Safety and efficacy of treatment with once-daily ledipasvir/sofosbuvir (90/400 mg) for 12 weeks in genotype 1 hcv-infected patients with severe renal impairment.
Lawitz E, Landis CS, Maliakkal BJ, Bonacini M, Ortiz-Lasanta G, Zhang J, Mogalian E, De-Oertel S, Osinusi AO, Brainard DM, McHutchison JG, Flamm SL, Gordon SC, and Gane EJ. Safety and efficacy of treatment with once-daily ledipasvir/sofosbuvir (90/400 mg) for 12 weeks in genotype 1 hcv-infected patients with severe renal impairment. Hepatology 2017; 66:848A-848A.

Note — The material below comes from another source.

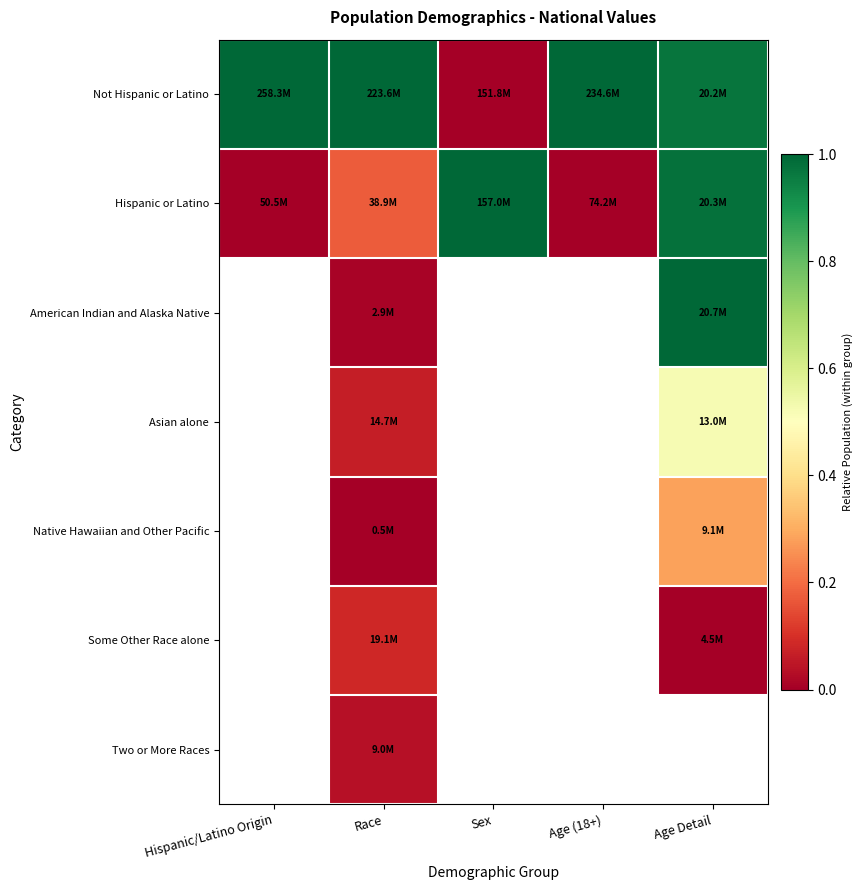

Which series has the widest spread of values?

Not Hispanic or Latino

Hepatology (Baltimore, Md.)
Background: Despite higher concentrations of the primary circulating sofosbuvir (SOF) metabolite, GS‐331007, in patients with severe renal impairment, retrospective case series and claims database analyses have suggested substantial use of ledipasvir (LDV)/SOF in this population with no untoward effects described. The current study evaluated the safety, efficacy, and pharmacokinetics (PK) of LDV/SOF (90/400 mg) once‐daily for 12 weeks in patients with genotype (GT) 1 HCV‐infection and severe renal impairment. Methods: Treatment naïve or experienced patients with or without compensated cirrhosis and creatinine clearance (CLcr) ≤ 30 mL/min (Cockcroft‐Gault equation), not on dialysis, received open‐label treatment with LDV/SOF once daily for 12 weeks. Virologic response, pharmacokinetics (PK), and safety, including echocardiograms, were assessed. Results: Of the 18 patients enrolled and treated, the majority were male (67%), 10 (56%) were African‐American, 8 (44%) had BMI >30 kg/ m2 and mean (range) CLcr at baseline was 24 9 (9 0‐39 6) mL/min. In terms of liver disease characteristics, all 18 had GT1 HCV infection (14 GT1a and 4 GT1b), 14 (78%) were treatment naïve, and 2 (11%) had cirrhosis. All patients completed 12 weeks of LDV/SOF treatment. There were no early discontinuations nor any on‐treatment virologic failures. The SVR4 rate is 100% (18/18). Preliminary PK data in subjects with severe renal impairment demonstrate that the exposure of SOF and GS‐331007 were approximately 2.6‐ and 5.1‐fold higher, respectively, than in subjects in the LDV/SOF Phase 3 studies; LDV exposure was similar in both populations. The most common adverse events (AEs) were fatigue (22%), headache (22%), and hyperkalemia (22%). Six serious AEs were reported among 4 patients (22%), including 2 renal events; no SAEs were considered related to study drugs. Preliminary analysis of echocardiogram data from the first 8 subjects demonstrated stable parameters from screening through the end of treatment. Complete SVR12, PK, and echocardiogram results will be presented. Conclusions: Treatment with LDV/SOF (90/400 mg) for 12 weeks in genotype 1 patients with and without cirrhosis and severe renal impairment resulted in 100% SVR4 rate. The regimen was safe and well‐tolerated with no treatment discontinuations and no treatment‐related SAEs.